Will notes that he’d been wearing a double-XL shirt, baggy pants, and sneakers — hardly typical garb for off-duty law enforcement.
More likely is the account that homicide detectives related to Will Senior, in which the couple had been arguing in their car when Will happened down the street.
“So, maybe she said, to distract him, ‘Oh, hey, there’s that cop,’” Will Senior says. “There have been thoughts about that. That’s what she told the investigators. And who knows if what she’s saying is the truth or not? She’s trying to get out of a life sentence for being an accessory to the attempted murder of a police officer, the attempted murder of Will, arson, and grand theft auto.”
The rampage started when Hernandez set out to kill an officer who’d arrested him on a sex-abuse warrant ten days prior to his attack on Will. Hernandez was facing four felony counts of having sex with a minor, after Garcia reported him to police. Prior to the crime spree, he cashed out his $40,000 retirement fund, took Garcia to Lake Tahoe to get married, and, according to Garcia, strapped her into a bulletproof vest, saying, “We’re going to war.”

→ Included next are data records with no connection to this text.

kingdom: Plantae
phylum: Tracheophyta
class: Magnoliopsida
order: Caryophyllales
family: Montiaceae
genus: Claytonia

Hernandez allegedly shot or pistol-whipped and then robbed an off-duty San Diego police officer at an Escondido ATM only hours before the shooting in Hillcrest. The officer sustained a non-life-threatening head wound.
The couple then reportedly carjacked a man at the College Grove Shopping Center, robbed multiple pedestrians, burned three getaway vehicles, and bought a white Craigslisted cargo van in Spring Valley.
Police raided Hernandez’s mother’s Escondido apartment on October 30, and officers countywide were provided with descriptions of the couple and the van.
Around 9:30 p.m. on October 31, the van was sighted outside downtown police headquarters but sped off before the couple was apprehended.
An hour and a half later, an officer spotted the van in Barrio Logan, where it began driving erratically before pulling over on Harbor Drive near Cesar Chavez Parkway.
Hernandez leapt from the van wearing a protective police vest, and fired what appeared to be a high-powered rifle on three officers. They returned fire, killing Hernandez.